CONSIGNE 1:
Reproduisez sans rien changer le passage du texte présenté qui commence par les mots « Cinq trajectoires, cinq » et s'achève sur « gel, le dénuement. ».

TEXTE PRÉSENTÉ:

Chronique Livre : ÉCORCES VIVES d'Alexandre Lénot sur Quatre Sans Quatre

L'auteur

Alexandre Lenot est un écrivain français. Écorces vives est son premier roman cependant il écrit pour le cinéma, la radio et la télévision.


Extrait :

« LAURENTIN
Chaque matin, le capitaine Laurentin attend patiemment que la lumière du jour daigne se montrer et percer à travers les volets. Plus jeune, il adorait dormir les volets ouverts et se laisser réveiller par les premières lueurs de l’aube, mais Jeanne, qui accordait une grande importance à son sommeil, , détestait ça. Ce fut un des innombrables compromis qui émaillèrent leur vie à deux, c’est-à-dire qu’il se rangea à ses exigences : fermer les volets chaque soir était vite devenu un pli qu’il avait pris et ne perdrait plus jamais.
Il n’a fait d’exception, par distraction, qu’hier. Le téléphone qui ne lui sert jamais et qu’il songe régulièrement à jeter a sonné alors qu’il se brossait les dents. C’était la voix empotée de son enfant, qui butait comme toujours sur les deux syllabes de Papa. C’était la voix empotée de sa fille devenue femme, de la petite blondeur joueuse devenue femme de fer, encline aux regards trempés dans l’acier du ressentiment, aux mots jetés dans le désordre pour faire mal, trouver le défaut de la cuirasse sans vraiment l’oser tout à fait. C’était la voix de cette femme désormais étrangère, venue le trouver jusqu’en son exil pour l’informer du remariage de sa mère. Dehors, c’était le début d’un hiver veule traversé d’averses sans majesté. Dedans, c’était le sentiment amer d’avoir été rejeté, scié comme une branche disgracieuse qui fait trop d’ombre. Il a raccroché. Il a compris dès les premiers mots que c’était du fiel qu’on lui déversait dans l’oreille. » (p. 13 et 14)


Eli, Lison, Laurentin, Louise, Jean. Et le Cantal, la montagne, le froid, l’isolement.

Cinq trajectoires, cinq flèches lancées par-delà la peur, la peine, la détresse, l’amertume au goût de cendres.

Dans ces montagnes, on n’a pas de stations, de domaine skiable, on ne se pose pas la question de l’étalement des vacances scolaires. Il s’agit de l’autre montagne, celle des gens qui ne parlent pas beaucoup, se rencontrent peu, vivent de rien. Vie rude, où tout est âpre et se mérite au courage d’affronter la neige, le gel, le dénuement.

On n’y vit plus trop, d’ailleurs, les villages perdent leurs habitants, les bâtisses dépérissent faute d’entretien, laissées à l’abandon. Seules quelques âmes fortes, ou bien désireuses de chercher l’oubli que procure la fatigue physique, persistent encore à peupler ces contrées inhospitalières. La nature est belle, à n’en point douter, radieuse comme avant l’homme et toutes les salissures dont il est coutumier de balafrer les jolies choses, et insoucieuse de l’humain, sans tendresse ni bienveillance, une nature fermée sur elle-même et qui est son propre objet.

CONSIGNE 2:
Transcrivez à l'identique l'ensemble des lignes des données ci-dessous, en omettant les images.

DONNÉES FOURNIES:
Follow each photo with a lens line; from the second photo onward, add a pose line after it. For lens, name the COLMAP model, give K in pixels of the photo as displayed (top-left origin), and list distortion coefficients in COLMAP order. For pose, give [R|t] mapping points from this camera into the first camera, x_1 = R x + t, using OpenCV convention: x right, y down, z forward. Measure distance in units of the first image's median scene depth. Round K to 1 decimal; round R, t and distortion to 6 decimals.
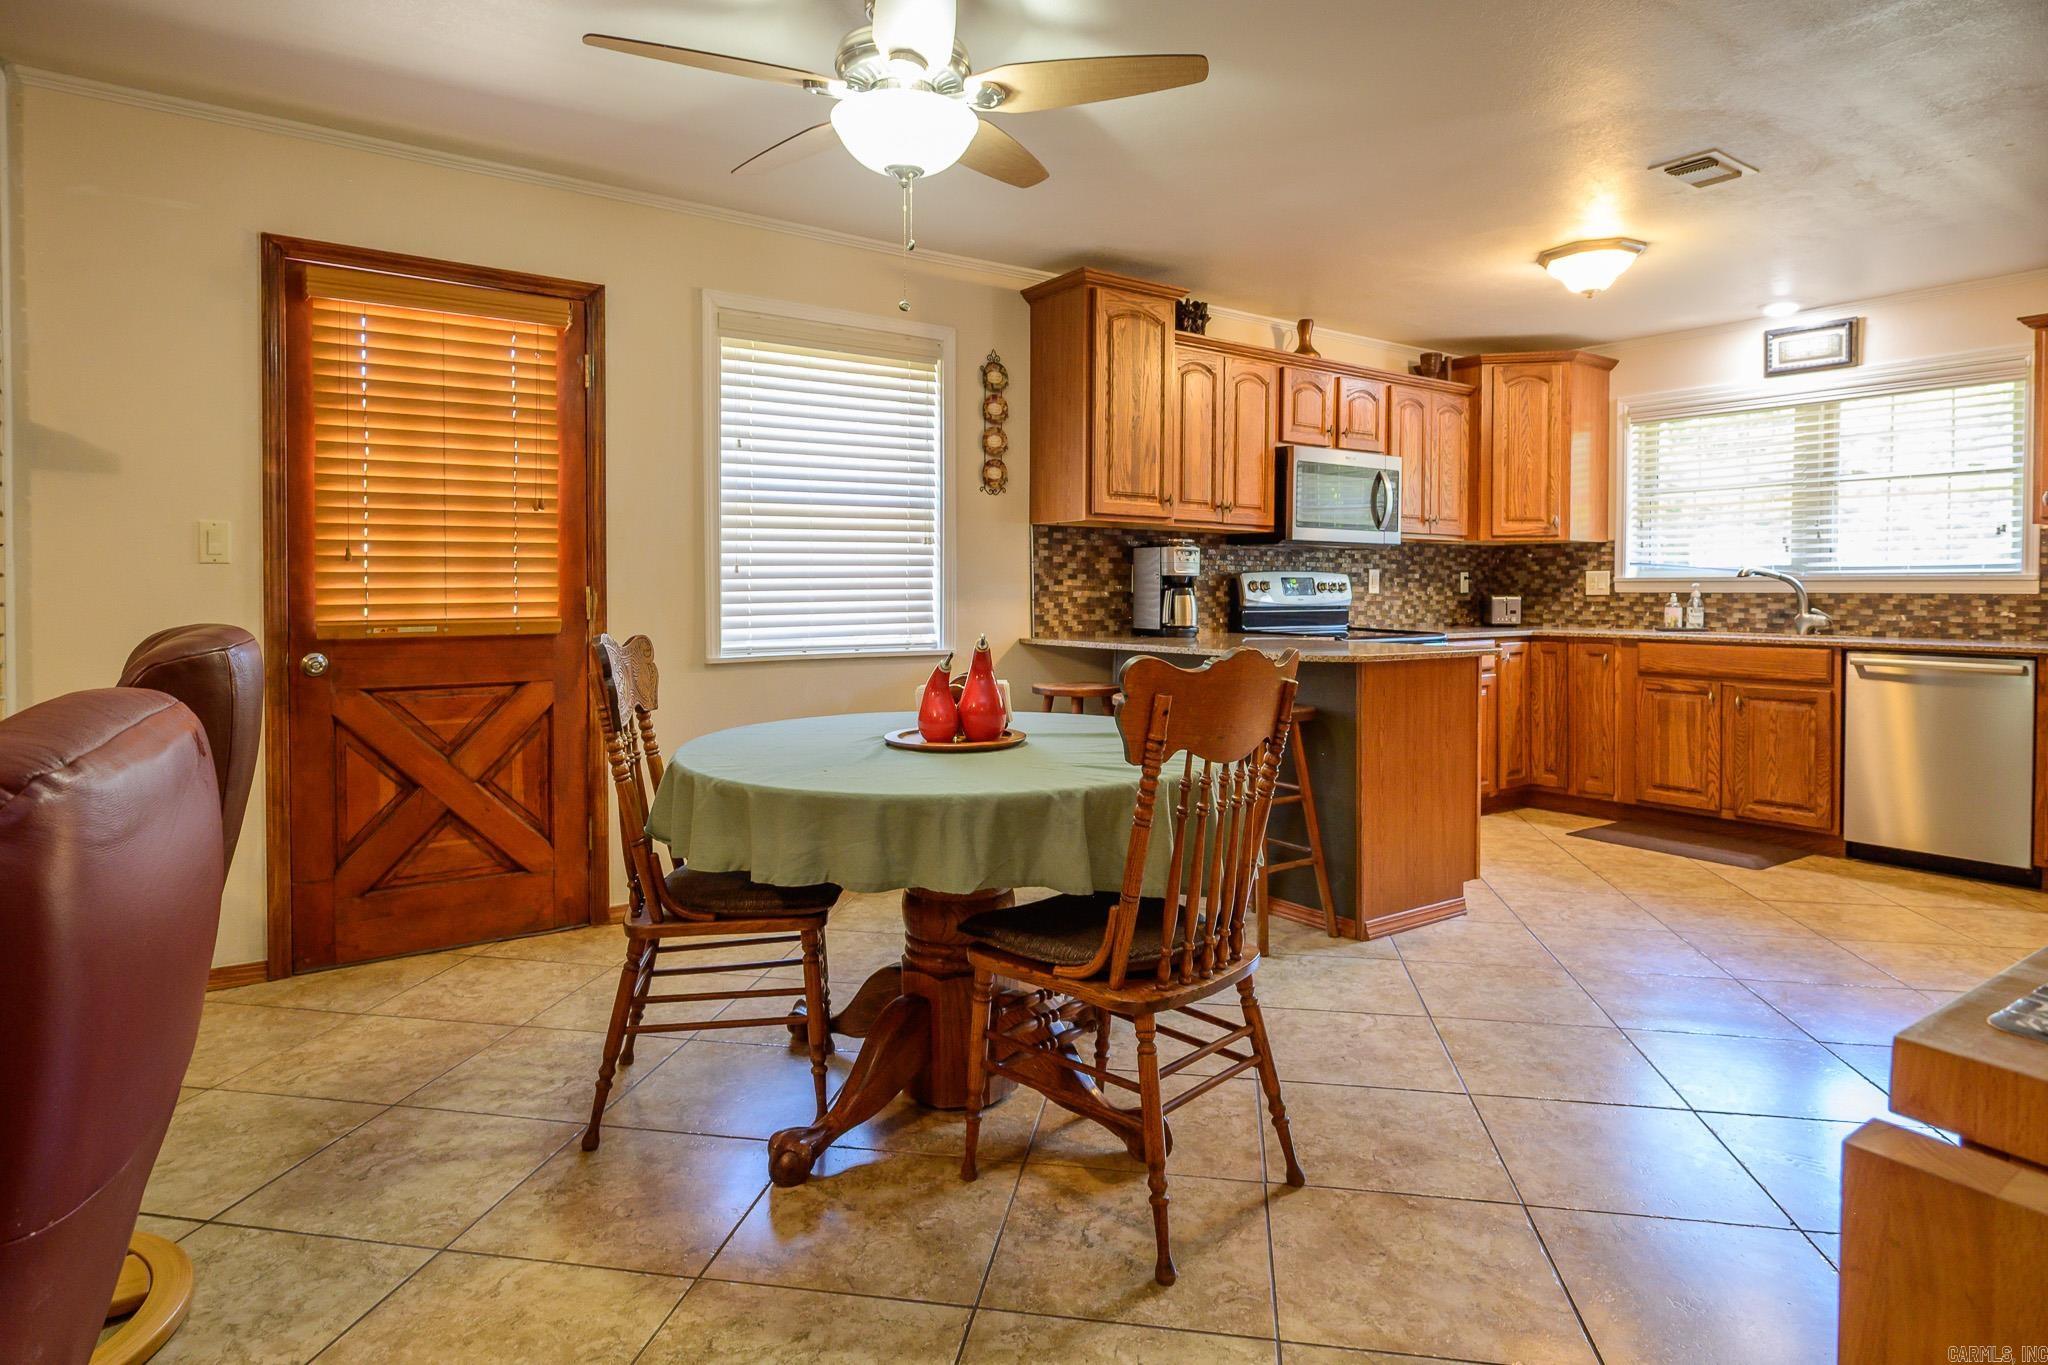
lens RADIAL K [[1127.5, 0, 1033.3], [0, 1127.5, 602.9], [0, 0, 1]] dist [-0.004565, 0.000511]
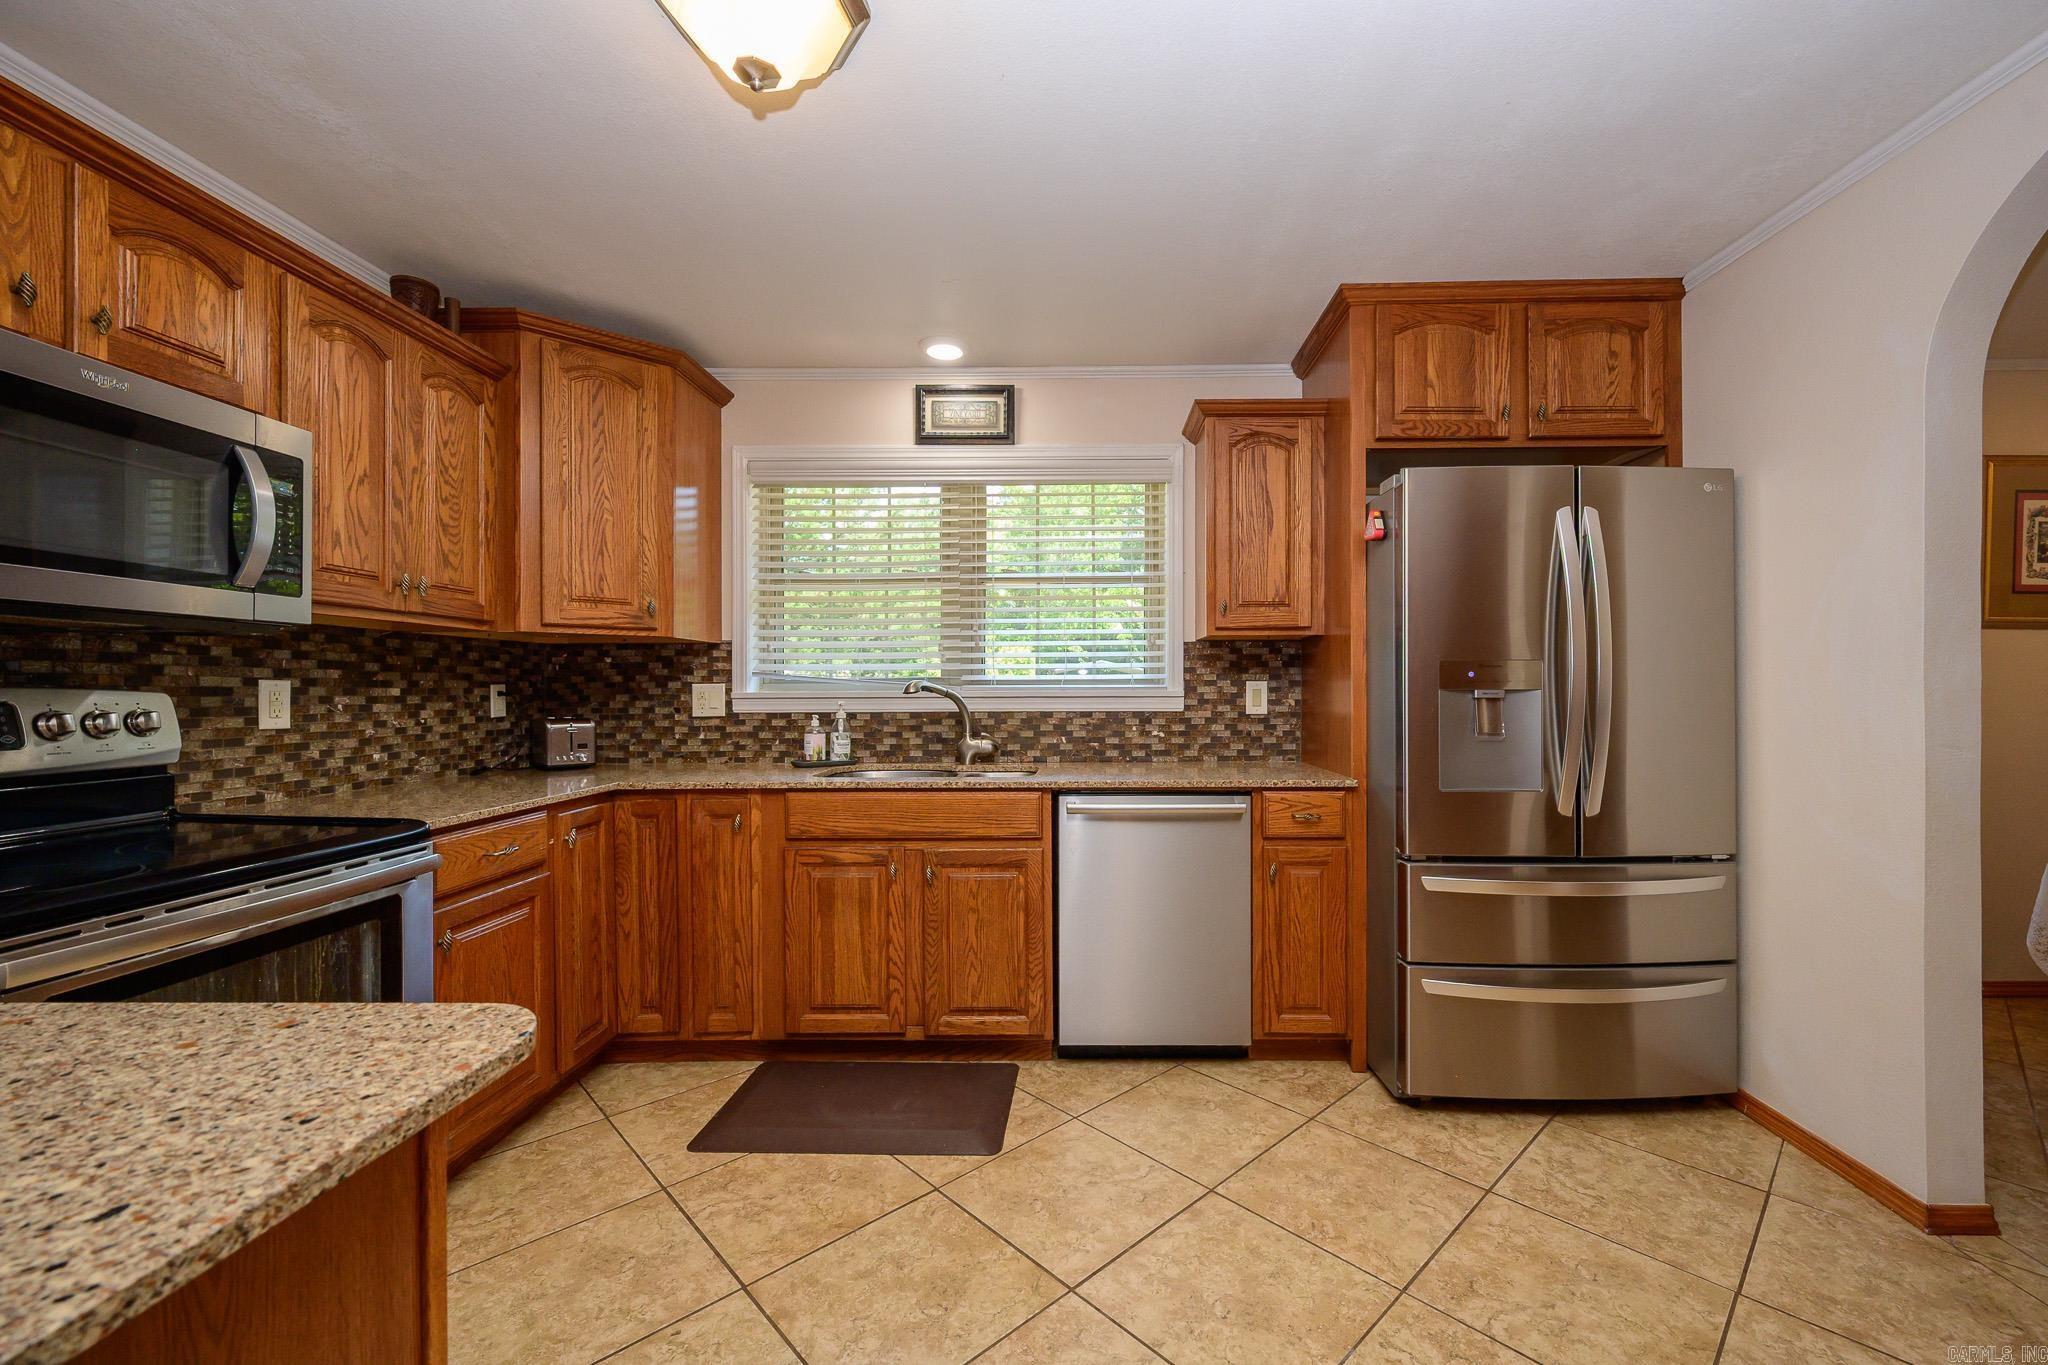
lens RADIAL K [[810.3, 0, 1064.3], [0, 810.3, 691.5], [0, 0, 1]] dist [0.001087, -0.000870]
pose [[0.589765, -0.006637, 0.807548, 0.265167], [0.015250, 0.999879, -0.002919, -0.022118], [-0.807431, 0.014036, 0.589795, 0.623008]]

ZONE DE RÉPONSE 1:
Cinq trajectoires, cinq flèches lancées par-delà la peur, la peine, la détresse, l’amertume au goût de cendres.

Dans ces montagnes, on n’a pas de stations, de domaine skiable, on ne se pose pas la question de l’étalement des vacances scolaires. Il s’agit de l’autre montagne, celle des gens qui ne parlent pas beaucoup, se rencontrent peu, vivent de rien. Vie rude, où tout est âpre et se mérite au courage d’affronter la neige, le gel, le dénuement.

ZONE DE RÉPONSE 2:
Follow each photo with a lens line; from the second photo onward, add a pose line after it. For lens, name the COLMAP model, give K in pixels of the photo as displayed (top-left origin), and list distortion coefficients in COLMAP order. For pose, give [R|t] mapping points from this camera into the first camera, x_1 = R x + t, using OpenCV convention: x right, y down, z forward. Measure distance in units of the first image's median scene depth. Round K to 1 decimal; round R, t and distortion to 6 decimals.
lens RADIAL K [[1127.5, 0, 1033.3], [0, 1127.5, 602.9], [0, 0, 1]] dist [-0.004565, 0.000511]
lens RADIAL K [[810.3, 0, 1064.3], [0, 810.3, 691.5], [0, 0, 1]] dist [0.001087, -0.000870]
pose [[0.589765, -0.006637, 0.807548, 0.265167], [0.015250, 0.999879, -0.002919, -0.022118], [-0.807431, 0.014036, 0.589795, 0.623008]]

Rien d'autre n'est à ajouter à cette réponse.